(Pixel coordinate listings)
________________
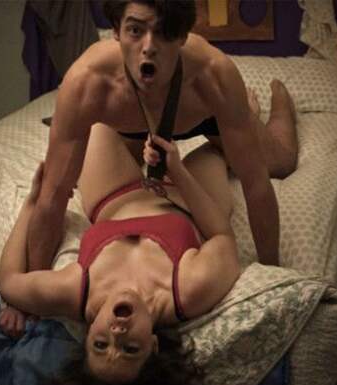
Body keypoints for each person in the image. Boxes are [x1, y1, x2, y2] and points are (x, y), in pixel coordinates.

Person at [26, 0, 298, 272]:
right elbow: (52, 196)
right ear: (116, 31)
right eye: (135, 30)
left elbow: (255, 183)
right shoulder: (87, 82)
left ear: (182, 37)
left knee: (279, 163)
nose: (149, 47)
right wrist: (34, 284)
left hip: (201, 116)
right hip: (128, 122)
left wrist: (271, 272)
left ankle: (274, 101)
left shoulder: (214, 75)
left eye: (164, 32)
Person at [0, 124, 240, 384]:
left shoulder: (77, 290)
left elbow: (8, 281)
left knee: (96, 124)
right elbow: (222, 236)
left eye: (100, 344)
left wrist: (31, 203)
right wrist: (177, 171)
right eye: (130, 349)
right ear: (153, 346)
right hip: (190, 200)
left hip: (115, 195)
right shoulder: (189, 291)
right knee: (220, 142)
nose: (117, 332)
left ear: (88, 335)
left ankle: (138, 141)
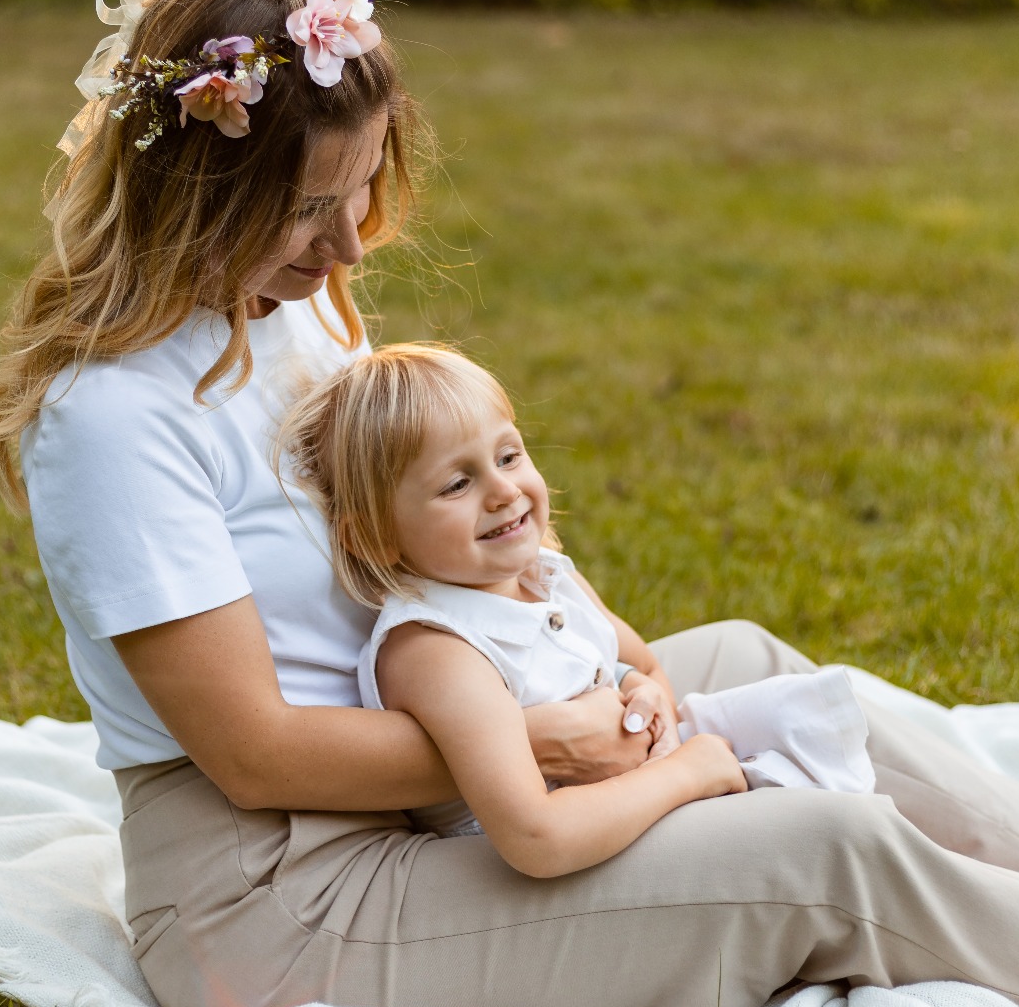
________________
• Task description:
Scan the records above for the lines holding "right hip: (128, 122)" and "right knee: (220, 142)". Transcribe those two and every line between them word for word, and no others.

• Task result:
right hip: (128, 122)
left wrist: (271, 272)
left ankle: (274, 101)
left shoulder: (214, 75)
left eye: (164, 32)
Person at [0, 124, 240, 384]:
left shoulder: (77, 290)
left elbow: (8, 281)
left knee: (96, 124)
right elbow: (222, 236)
left eye: (100, 344)
left wrist: (31, 203)
right wrist: (177, 171)
right eye: (130, 349)
right ear: (153, 346)
right hip: (190, 200)
left hip: (115, 195)
right shoulder: (189, 291)
right knee: (220, 142)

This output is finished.